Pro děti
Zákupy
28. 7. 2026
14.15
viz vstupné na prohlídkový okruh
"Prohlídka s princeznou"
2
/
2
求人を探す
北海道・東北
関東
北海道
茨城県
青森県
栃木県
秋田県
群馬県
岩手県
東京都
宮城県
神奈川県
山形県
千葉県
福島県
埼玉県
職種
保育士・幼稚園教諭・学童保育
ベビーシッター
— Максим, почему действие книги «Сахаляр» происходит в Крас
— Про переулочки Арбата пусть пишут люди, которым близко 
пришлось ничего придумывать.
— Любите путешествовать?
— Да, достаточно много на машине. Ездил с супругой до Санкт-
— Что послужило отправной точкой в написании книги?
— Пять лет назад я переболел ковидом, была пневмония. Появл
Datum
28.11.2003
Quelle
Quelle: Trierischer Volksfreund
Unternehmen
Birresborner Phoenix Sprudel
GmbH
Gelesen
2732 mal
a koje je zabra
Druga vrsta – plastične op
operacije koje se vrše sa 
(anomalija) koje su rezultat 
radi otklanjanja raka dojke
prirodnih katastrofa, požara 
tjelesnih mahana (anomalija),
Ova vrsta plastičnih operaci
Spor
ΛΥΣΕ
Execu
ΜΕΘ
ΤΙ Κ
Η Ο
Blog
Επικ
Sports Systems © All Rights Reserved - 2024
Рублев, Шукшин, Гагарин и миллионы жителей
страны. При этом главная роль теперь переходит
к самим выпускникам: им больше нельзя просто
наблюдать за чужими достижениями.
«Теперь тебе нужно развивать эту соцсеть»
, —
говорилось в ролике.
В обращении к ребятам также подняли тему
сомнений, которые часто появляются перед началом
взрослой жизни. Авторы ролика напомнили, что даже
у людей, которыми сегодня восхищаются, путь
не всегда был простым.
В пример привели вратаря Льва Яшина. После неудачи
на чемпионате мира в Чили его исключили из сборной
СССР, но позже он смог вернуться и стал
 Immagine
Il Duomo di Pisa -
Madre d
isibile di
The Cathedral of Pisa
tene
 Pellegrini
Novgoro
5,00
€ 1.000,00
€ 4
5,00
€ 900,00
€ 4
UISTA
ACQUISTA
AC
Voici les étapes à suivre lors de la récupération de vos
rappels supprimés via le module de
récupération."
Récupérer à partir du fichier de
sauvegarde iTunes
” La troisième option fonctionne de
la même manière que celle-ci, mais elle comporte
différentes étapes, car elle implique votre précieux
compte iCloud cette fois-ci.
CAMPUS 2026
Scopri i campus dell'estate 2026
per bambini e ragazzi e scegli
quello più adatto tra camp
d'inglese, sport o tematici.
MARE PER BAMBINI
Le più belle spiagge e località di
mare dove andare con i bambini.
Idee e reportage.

----

Assigned task: Look above for the line holding "rappels supprimés via le module de", then set down exactly that line and every line after it up to and including the line holding "CAMPUS 2026", with nothing else.

The completed task:
rappels supprimés via le module de
récupération."
Récupérer à partir du fichier de
sauvegarde iTunes
” La troisième option fonctionne de
la même manière que celle-ci, mais elle comporte
différentes étapes, car elle implique votre précieux
compte iCloud cette fois-ci.
CAMPUS 2026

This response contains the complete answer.